- マンションは資産だから、できるだけ速く買いましょう
- 賃貸の家賃は永遠ですが、マンションを持っていれば資産なので、いざというときに安心です
- 家賃がもったいないから、資産であるマンションを買いましょう
どこかで聞いたことのあるような言葉です。
果たして本当にマンションは資産なのでしょうか?売れないとは一体どういうことなのでしょうか?
マンションの売却事情と購入事情
中古マンションは相対取引です。売主と買主に特殊な事情がない限り、相場により形成された価格で売買されることがほとんどです。
特殊な事情というのは、以下のような事情です。このような事情があるときは、相場からかけ離れた価格で売買されることがあります。
売主の売却事情
- 引越するから、期限までに古いマンションを売却しなくてはならない
- 相続税のからみで、期限までに売却しなくてはならない
買主の購入事情
- 校区の関係で、3月には入居しなくはならない
- 社宅がなくなるから、期限までに購入しなくてはならない
マンションは資産か?
マンションは、帳簿上は資産です。それは紛れもない事実です。
しかし現実は、資産にもなるし、負債にもなります。
マンションが資産になるか、負債になるかは、相場での売却価格と住宅ローンの残債とのバランスで決まります。
マンションの購入前のバランスシート
個人の場合でも、バランスシートを使って資産と負債と純資産をわけて考えることが重要で、常に資産が負債を上回る状況が望ましいです。
この考えがマンションを売却するときや、住宅ローンを組む時に役に立ちます。
マンションを購入する前のバランスシートはこのような感じです(保険や貯金などは考慮しません)
負債がないため、資産=純資産です。
マンションの購入直後のバランスシート
フルローンの住宅ローンでマンションを買った場合のバランスシートは、このようになります。
すべての現金は、仲介手数料などのマンション取得のための経費に使ったと仮定します。
現金はゼロになり、資産(マンション)=負債(住宅ローンの残債)で、純資産はゼロです。
このバランスシートが、購入するマンションによって変化します。
この購入直後のバランスシートを目に焼き付けておいてください。これがどのように変化するのかを見ていきましょう。
マンションの売却価格と残債
居住用のマンションの価値とは、通常の相場で売却可能な価格のことです。決してマンションを購入した価格ではありません。
マンションの売却価格は相場により変動しますが、住宅ローンは毎月支払っている限り、残債は確実に減っていきます。
マンションの相場での売却価格と、残債のバランスを見てみましょう。
考えられるパターンは4パターンです。

> **データ抜粋**
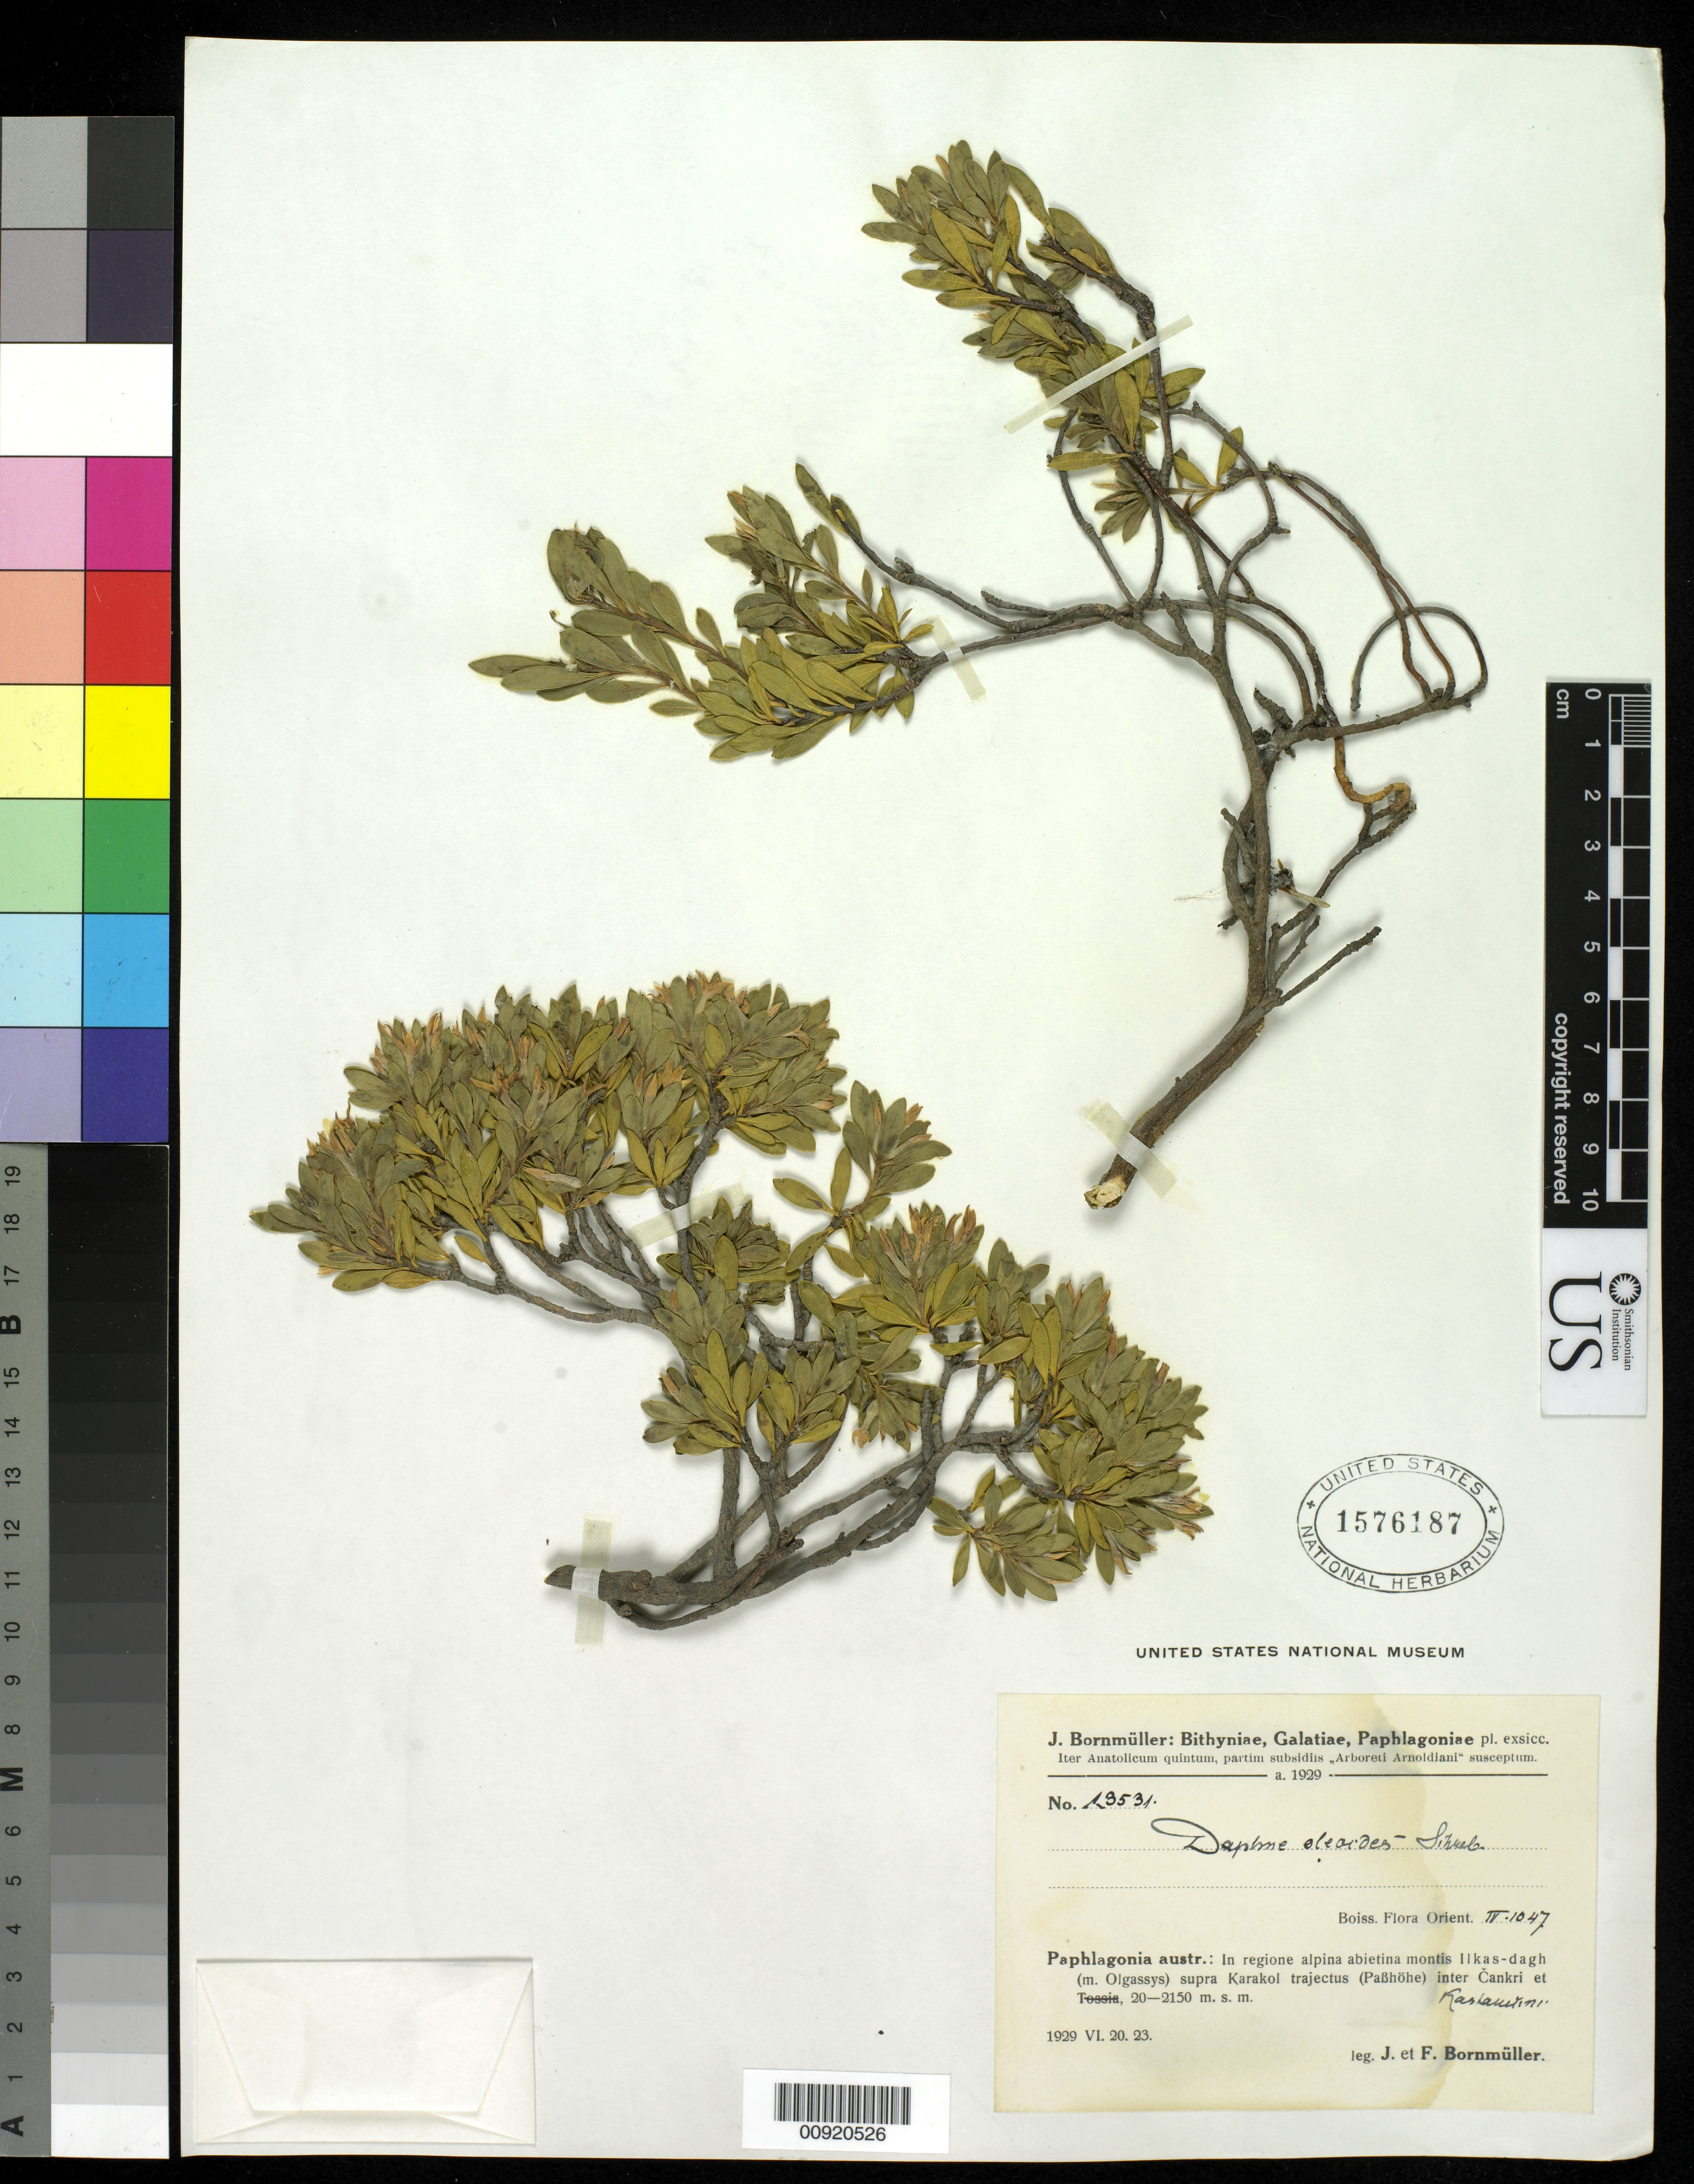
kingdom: Plantae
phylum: Tracheophyta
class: Magnoliopsida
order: Malvales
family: Thymelaeaceae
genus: Daphne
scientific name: Daphne oleoides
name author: L.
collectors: J. Bornmüller & F. Bornmüller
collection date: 1847-04-10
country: Turkey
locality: Paphlagonia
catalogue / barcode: US 1576187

> **課題内容**
マンションの資産性についての文章から、「マンションの購入直後のバランスシート」から「考えられるパターンは4パターンです。」までを、その語句も含めて原文どおりに抜き出してください。 上のエントリーは参照しなくてもかまいません。

> **解答例**
マンションの購入直後のバランスシート
フルローンの住宅ローンでマンションを買った場合のバランスシートは、このようになります。
すべての現金は、仲介手数料などのマンション取得のための経費に使ったと仮定します。
現金はゼロになり、資産(マンション)=負債(住宅ローンの残債)で、純資産はゼロです。
このバランスシートが、購入するマンションによって変化します。
この購入直後のバランスシートを目に焼き付けておいてください。これがどのように変化するのかを見ていきましょう。
マンションの売却価格と残債
居住用のマンションの価値とは、通常の相場で売却可能な価格のことです。決してマンションを購入した価格ではありません。
マンションの売却価格は相場により変動しますが、住宅ローンは毎月支払っている限り、残債は確実に減っていきます。
マンションの相場での売却価格と、残債のバランスを見てみましょう。
考えられるパターンは4パターンです。